Now, some testers and even management that push bad metrics and practices, currently live in the dark simply because they have not been informed. These are testers that may in fact be critical thinkers but have been the subject of a bad environment and need to be “awakened”. Testers who desire the improve their skill-craft; testers who join the community and contribute valuable insight; testers who care about their professional reputation; testers who take offense when someone tries to pass off shoddy work as complete; testers who believe we are actually servants to the stakeholder and not some middle-man gateway with imaginary powers to control the product, as if they know better than product management, and the list goes on. The bottom line is this; when I hire a contractor to come over to my house to do some plumbing work and all he has in his tool belt is a hammer with a few nails, my confidence level may plummet. Are you testing with an empty tool belt? What explicit test models can you tell me you have studied and applied? What test strategy can you visually show me that will explain how you are going to move through the product as you test, exploring for value to the customer? Is it all in your head or do you have something tangible that can tell me a compelling story? If you don’t have a good answer, then I probably won’t have a lot of confidence in your filling the testing role on my software project.

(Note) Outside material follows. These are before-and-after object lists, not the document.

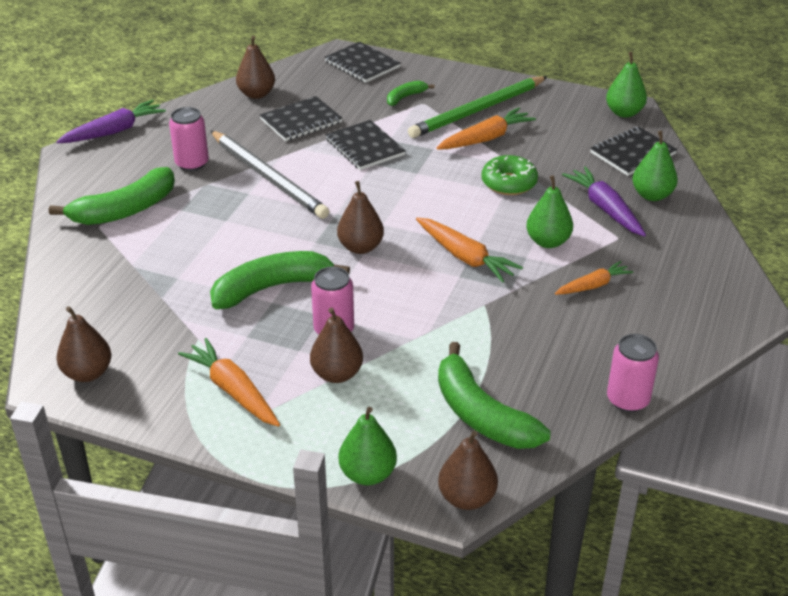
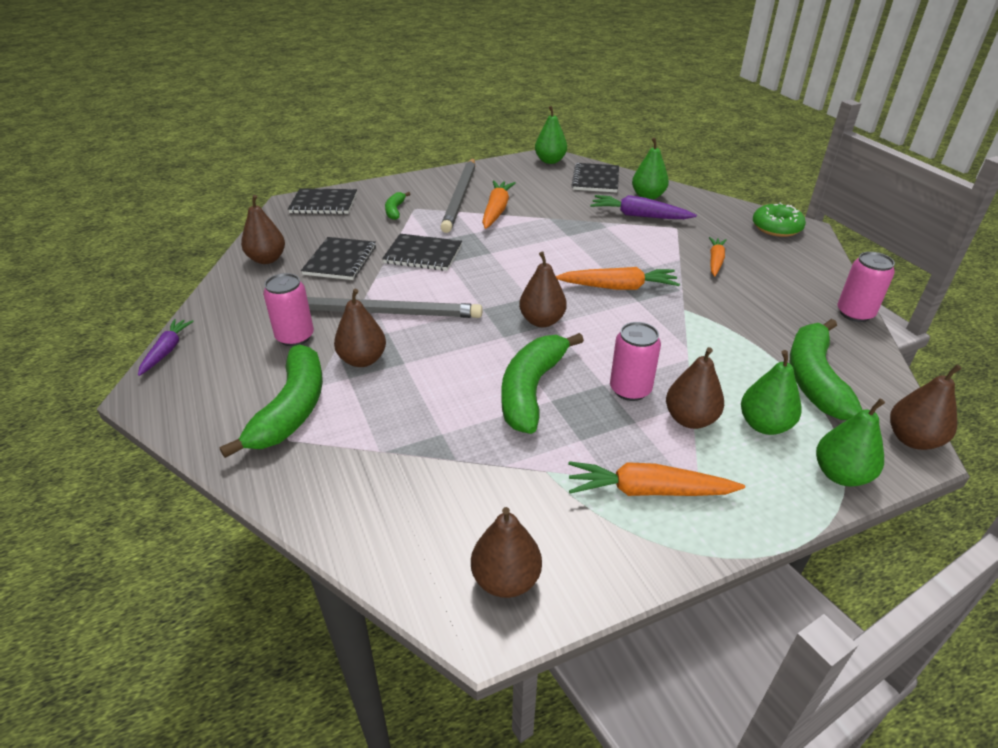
camera: 45 degrees left, 0 degrees up
purple carrot [56,100,166,143] -> purple carrot [138,319,194,376], size x0.66
green pencil [408,76,548,138] -> grey pencil [441,158,475,233]
green banana [438,342,551,449] -> green banana turned 90 degrees clockwise [790,319,862,420]
green donut [481,155,538,195] -> green donut moved to [753,203,806,237]
green pear [526,175,573,248] -> green pear moved to [741,350,802,435]
none -> brown pear [334,289,386,367]

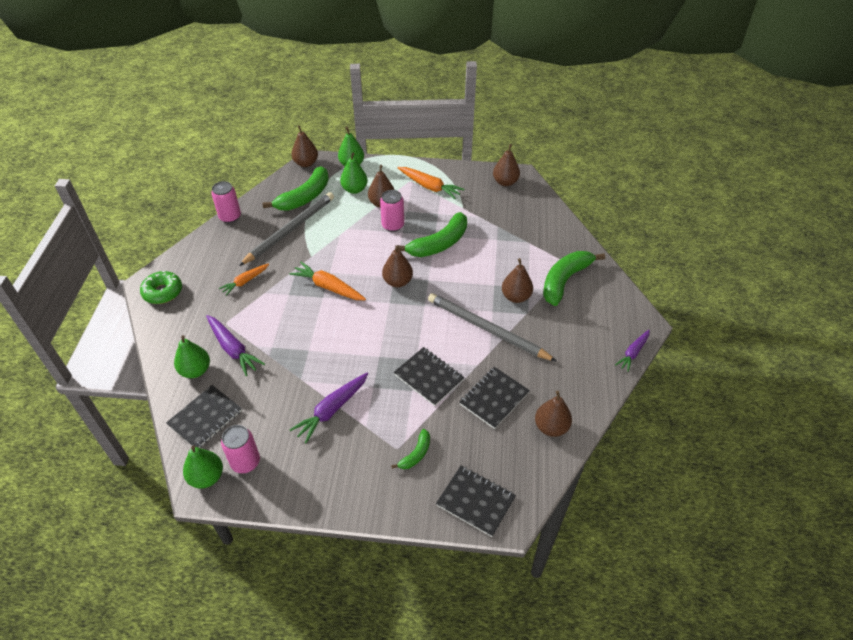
camera: 150 degrees left, 10 degrees up
pink can [263,273,314,346] -> pink can moved to [221,425,260,473]
grey pencil [441,158,475,233] -> grey pencil moved to [239,192,334,266]
orange carrot [482,181,516,229] -> purple carrot [290,372,368,443]

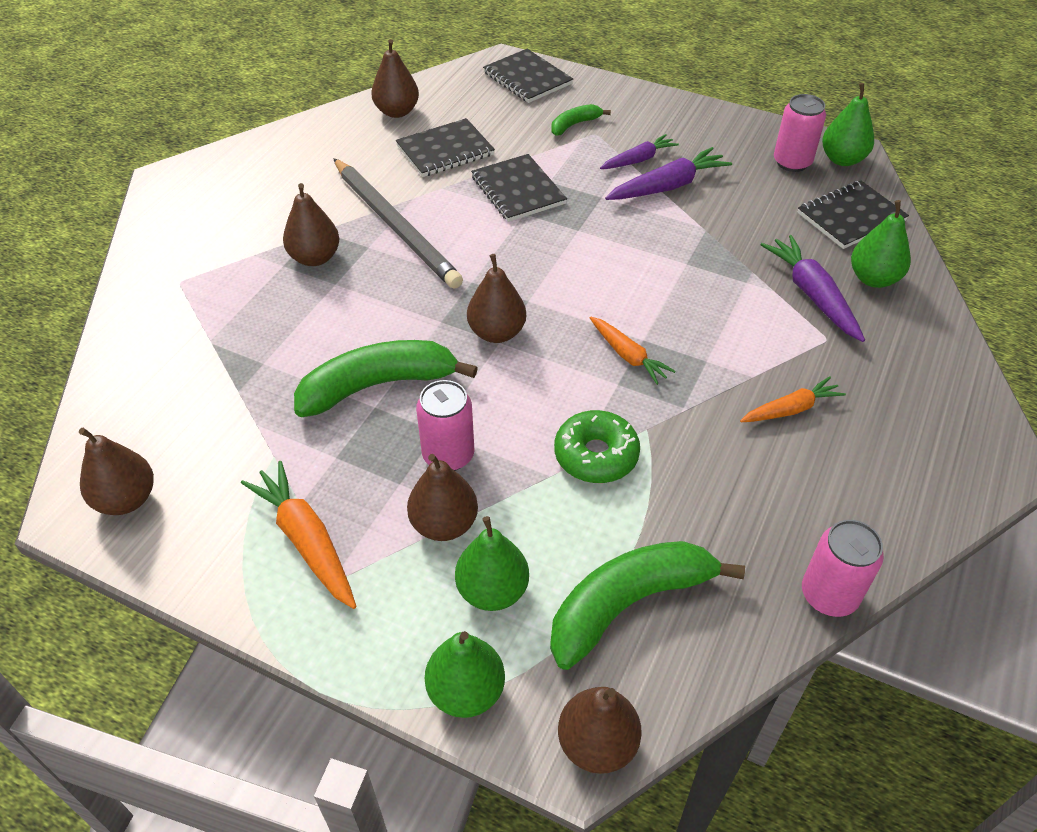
camera: 160 degrees left, 0 degrees up
green donut [140,271,182,304] -> green donut moved to [554,410,640,483]
grey pencil [239,192,334,266] -> none
orange carrot [289,262,366,300] -> orange carrot [590,316,675,385], size x0.66
green banana [543,251,605,306] -> none
purple carrot [615,330,650,372] -> purple carrot moved to [600,134,679,169]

Are you testing in the light or in the dark? Where do you reside? Do you seek to stay relevant in your understanding on how to be a competent tester? Are you intentionally learning through discussions with wiser folks in the community or are you on cruise control? Tap into the force, it’s all around you…the testing community! I can guarantee that the universe will have no problem continuing to expand without your approval. Newsflash: Your manager is not in charge of directing your learning; you are.

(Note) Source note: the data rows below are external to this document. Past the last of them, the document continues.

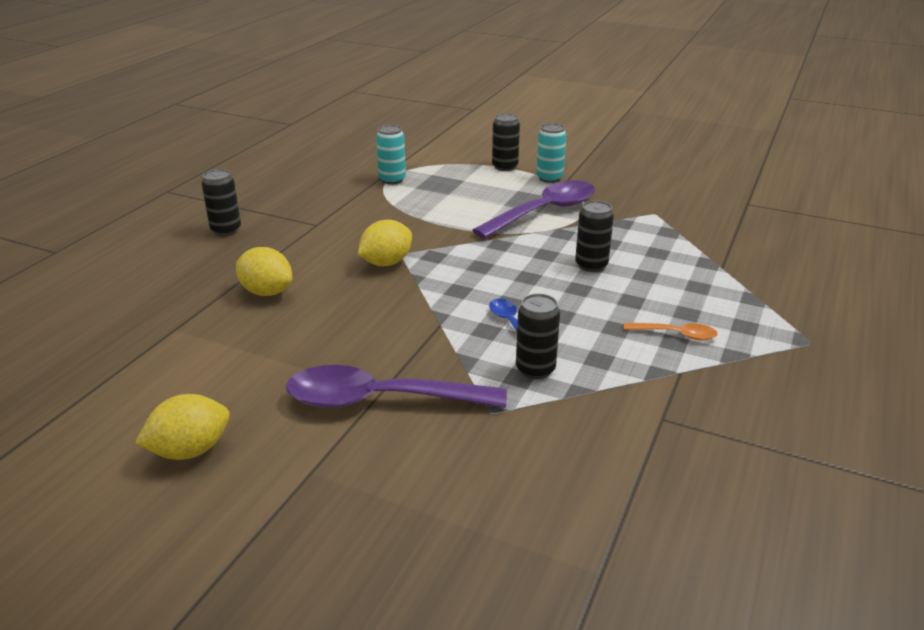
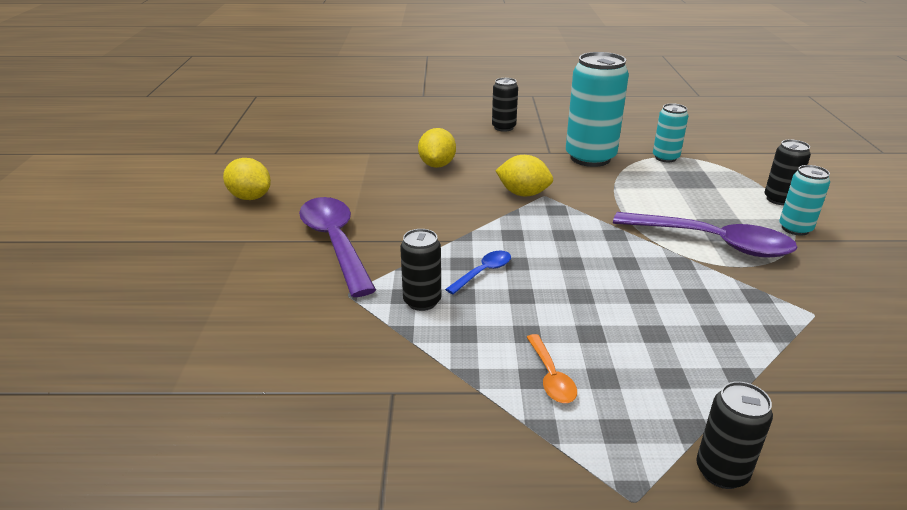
camera: 65 degrees right, 0 degrees up
black can [575,200,614,272] -> black can moved to [697,381,773,489]
none -> turquoise can [566,52,629,167]

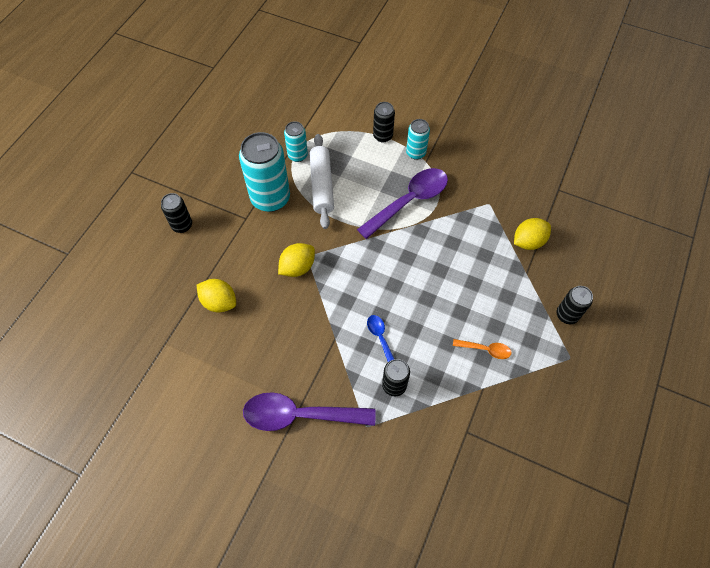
camera: 65 degrees left, 30 degrees up
yellow lemon [223,158,271,200] -> yellow lemon moved to [514,218,551,250]
none -> white rolling pin [310,134,334,229]

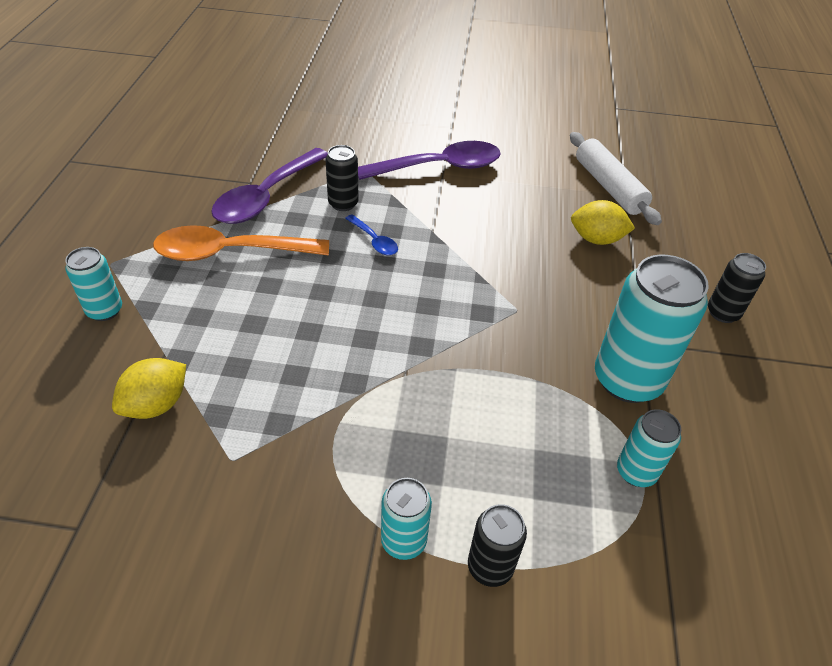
camera: 160 degrees right, 15 degrees down
yellow lemon [278,243,315,277] -> none
white rolling pin [310,134,334,229] -> white rolling pin moved to [570,132,662,225]
purple spoon [357,168,448,239] -> purple spoon moved to [211,148,328,224]
orange spoon [453,339,512,359] -> orange spoon [153,225,329,261], size x2.15
black can [556,286,593,324] -> turquoise can [65,247,122,321]

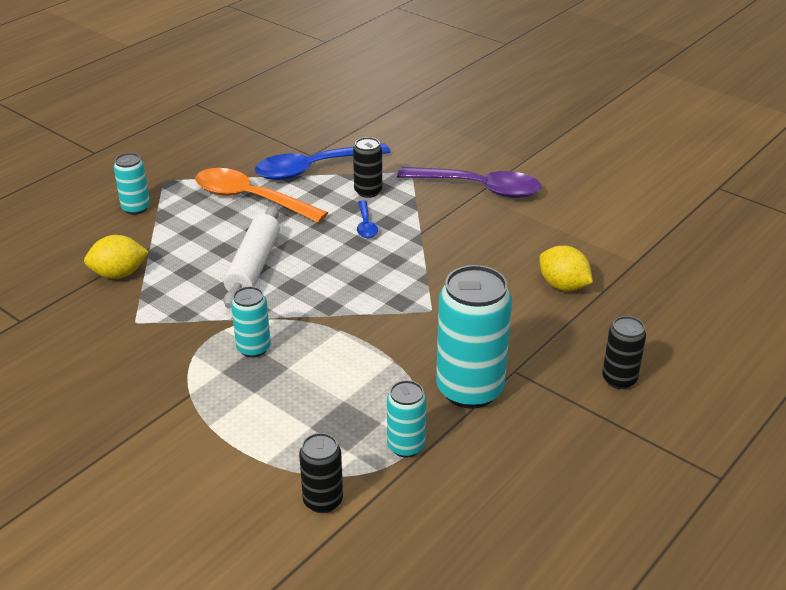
camera: 35 degrees right, 10 degrees down
purple spoon [211,148,328,224] -> blue spoon [255,143,391,180]
turquoise can [381,478,432,560] -> turquoise can moved to [231,286,271,358]
black can [468,504,527,587] -> black can moved to [299,433,343,513]
white rolling pin [570,132,662,225] -> white rolling pin moved to [224,206,280,309]

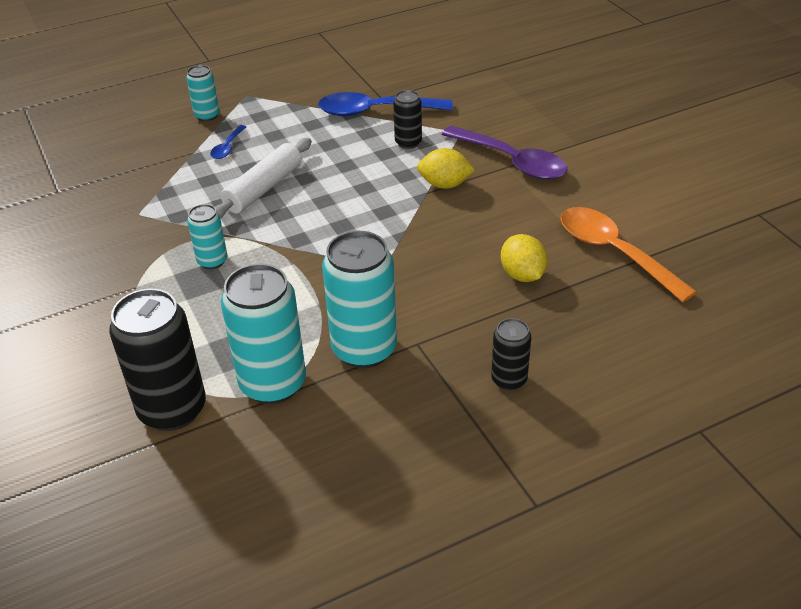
camera: 25 degrees right, 5 degrees up
yellow lemon [84,235,149,279] -> yellow lemon moved to [417,148,475,189]
orange spoon [195,168,328,223] -> orange spoon moved to [560,207,697,302]
black can [299,433,343,513] -> black can [109,289,206,431], size x1.90
blue spoon [357,200,378,238] -> blue spoon moved to [210,125,246,159]
turquoise can [387,380,427,457] -> turquoise can [221,264,306,404], size x1.90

If you want to solve complex problems, you need to make yourself more complex.’ – Unknown

Aside: Yes, the Star Wars frame I used is from The Empire Strikes Back, before Luke really knew Vader was his father which I considered, and posted anyway (testing points to Timothy Western though for reiterating). I’ll assume though that the reader can allow for some creative license since they are dueling to the death while talking about testing. But seriously, if anyone in that galaxy were to push ISO standards, it’d definitely be Vader.